If you're a long-time reader, you may have already surmised that the Accessible Yoga Blog is also undergoing some changes. For one, as of this post, we have migrated our blog onto a new platform, which integrates more seamlessly with the rest of our online content. (Don't worry, you can still access the full archive of past posts on the old site.) And while you can continue to expect content relevant to the topics we've always covered, we will also be expanding the breadth of topics we platform in accordance with our organization’s ever-evolving understanding of what 'accessibility' really means. You may also start to see new formats, styles of writing, and even the incorporation of other types of media, as well as an increase in integration with the other content we're already producing, such as our podcast and our monthly programs.

I'm excited to bring new voices, expanded scope, and a variety of storytelling practices to our platform.

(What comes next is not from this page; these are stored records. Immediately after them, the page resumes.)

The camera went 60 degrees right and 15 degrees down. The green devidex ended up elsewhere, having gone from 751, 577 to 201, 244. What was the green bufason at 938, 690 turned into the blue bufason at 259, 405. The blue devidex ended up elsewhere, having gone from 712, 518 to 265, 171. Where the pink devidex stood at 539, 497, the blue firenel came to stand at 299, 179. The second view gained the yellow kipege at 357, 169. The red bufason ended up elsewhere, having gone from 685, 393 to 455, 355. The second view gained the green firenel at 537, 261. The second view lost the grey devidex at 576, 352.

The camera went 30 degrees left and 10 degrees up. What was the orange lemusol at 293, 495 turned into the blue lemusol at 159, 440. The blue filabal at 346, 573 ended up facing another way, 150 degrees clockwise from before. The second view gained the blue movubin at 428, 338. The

I'm looking forward to hearing and learning from some of the visionaries, question-askers, and spell-casters that we haven’t gotten the chance to meet yet, and to seeing many more facets of accessibility and yoga represented on this blog. I am honored to serve Accessible Yoga in this new capacity, and so grateful for this opportunity to practice holding both my nerves and my excitement as I step into this new role. I stand in awe of my colleagues and this community for entrusting me with this new frontier on which to channel intention, as well the incredible potential that this platform has for continued growth, reach, and iteration. 

Thank you,

M Camellia (they/them)
Editor, Accessible Yoga Blog

 

1 The Bhagavad Gita. Translated by Eknath Easwaran. Nilgiri Press, 2007.

2 Parable of the Sower. Octavia E. Butler. Grand Central Publishing, 1993.


 
M Camellia (they/them), is a yoga practitioner and facilitator, writer, consent educator, and the editor of the Accessible Yoga Blog. They believe that yoga is a practice of collective liberation and challenge contemporary yoga practitioners to dismantle the systems and beliefs that hold us all back. M is a co-founder of the Trans Yoga Project and has served on the staff of Accessible Yoga since 2018, among other roles within the realm of yoga service. Their teaching and writing center Queer and Trans* identity, consent and agency, body liberation, and disability justice in relation to yoga philosophy and practice, and they serve as a mentor for other yoga teachers and practitioners desiring to deepen their understanding of accessibility, power dynamics, trauma, and yoga as social justice. M lives in Southern Maryland with two cat companions, Matcha and Chai, and regularly makes offerings online and in the Washington DC Metro area.